On Syria, Carter said Russia’s entry into the civil war in 2015 made the situation in the country more “dangerous and violent,” and that the next administration must hold Russia to its stated intentions of fighting terrorism in the country.

“While the choice to intervene was Russia’s to make, and the consequences will be its responsibility, the next administration must hold Russia to account in its promise to combat terrorism and end the civil war,” he wrote.

Carter also said the war against ISIS is achieving results, including pressuring the terrorist group in its Iraqi stronghold of Mosul. The offensive to retake Mosul started in October, and Iraqi forces have taken back most of the eastern portion of the city, though they have yet to penetrate the west.

“I hope that the next administration will keep up the pace of this counter-ISIL military campaign, but they must also ensure that Iraqi Security and Kurdish forces are able to sustain their gains and that reconciliation and effective governance continue,” Carter wrote, using an alternate acronym for ISIS. “It must be local forces who deliver ISIL a lasting defeat, because only they can secure and govern the territory by building long-term trust within the populations they liberate.”

Trump has said both that he has a secret plan to defeat ISIS and that he’ll ask his general to craft a plan within 30 days of his taking office.

Carter also defended the Iran nuclear deal, which Trump has said he wants to scrap.

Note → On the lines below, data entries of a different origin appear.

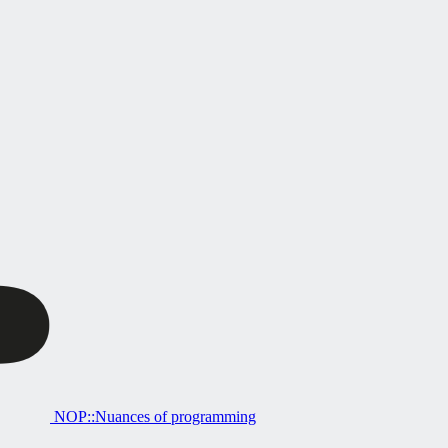
NOP::Nuances of programming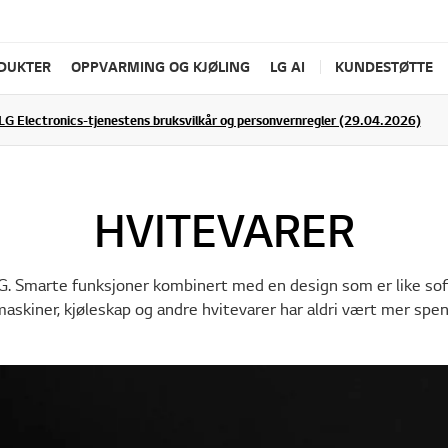
ODUKTER
OPPVARMING OG KJØLING
LG AI
KUNDESTØTTE
LG Electronics-tjenestens bruksvilkår og personvernregler (29.04.2026)
HVITEVARER
G. Smarte funksjoner kombinert med en design som er like sofi
askiner, kjøleskap og andre hvitevarer har aldri vært mer spe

“The International Atomic Energy Agency (IAEA) has confirmed that Iran is complying with its commitments, and it is in our interest to maintain the agreement to check Iran’s nuclear ambition,” Carter said.

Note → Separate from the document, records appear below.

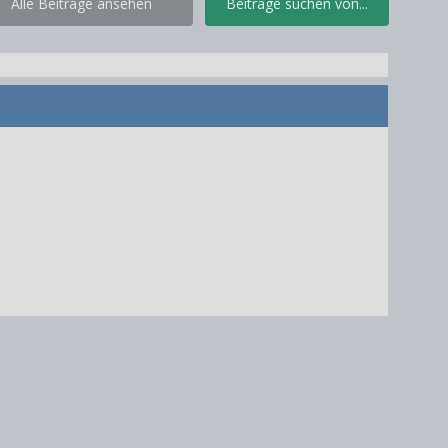
Alle Beiträge ansehen
Beiträge suchen von...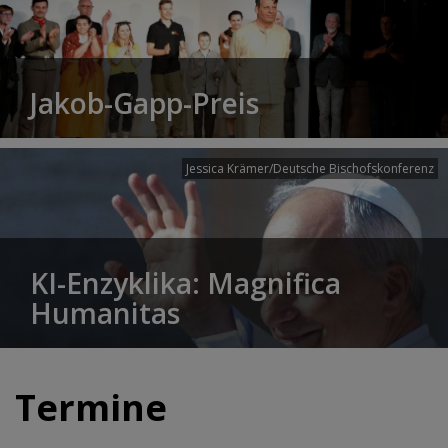
Jakob-Gapp-Preis
Jessica Krämer/Deutsche Bischofskonferenz
KI-Enzyklika: Magnifica
Humanitas
Termine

But despite the deal, Carter added, Iran remains a security challenge, including its support for the Syrian regime, its support for Hezbollah in Lebanon and its contribution to “disorder” in Yemen.

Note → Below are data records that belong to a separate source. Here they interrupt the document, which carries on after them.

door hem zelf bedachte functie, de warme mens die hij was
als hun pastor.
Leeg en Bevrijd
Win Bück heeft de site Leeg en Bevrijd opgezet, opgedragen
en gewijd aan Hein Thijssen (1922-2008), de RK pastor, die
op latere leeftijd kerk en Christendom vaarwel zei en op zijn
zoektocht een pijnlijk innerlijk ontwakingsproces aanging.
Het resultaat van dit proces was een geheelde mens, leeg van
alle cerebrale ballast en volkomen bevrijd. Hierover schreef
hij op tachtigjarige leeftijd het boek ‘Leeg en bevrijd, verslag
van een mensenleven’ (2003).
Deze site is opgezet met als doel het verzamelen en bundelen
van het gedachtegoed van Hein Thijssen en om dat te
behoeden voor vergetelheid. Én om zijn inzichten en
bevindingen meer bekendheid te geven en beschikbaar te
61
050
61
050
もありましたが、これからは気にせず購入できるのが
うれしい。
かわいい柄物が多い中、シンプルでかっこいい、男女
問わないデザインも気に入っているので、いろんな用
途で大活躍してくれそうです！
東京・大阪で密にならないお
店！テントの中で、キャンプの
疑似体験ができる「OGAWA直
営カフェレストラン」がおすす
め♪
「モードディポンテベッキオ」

Carter also called on the next administration to continue implementing the personnel changes that he has made a focus of his tenure, including lifting the ban on transgender troops and opening all combat jobs to women. Both changes can be undone unilaterally, and female and transgender troops have been worried Trump will reverse the changes.

“We have made great strides, but changes to the force require a long-term implementation process,” Carter said. “Moving forward, the department must continue to proceed in a measured and responsible way that ensures the success of individual service members and preserves the unit effectiveness, readiness, cohesion and quality of the all-volunteer force.”

Carter also took shots at Congress, blaming lawmakers for the Pentagon’s budget woes. Carter highlighted the government shutdown in 2013, Congress’ refusal to allow base closures and retirements of old weapons systems, and its “micromanaging” of the Pentagon. 

“This poses a real problem, because every dollar Congress denies us in reform is a dollar we can’t invest in security we need to deter and defend against today’s and tomorrow’s threats,” he said. “I hope that with the focus on reform we’ve recently seen in the defense committees in Congress, we can continue to work together on reform in the future.”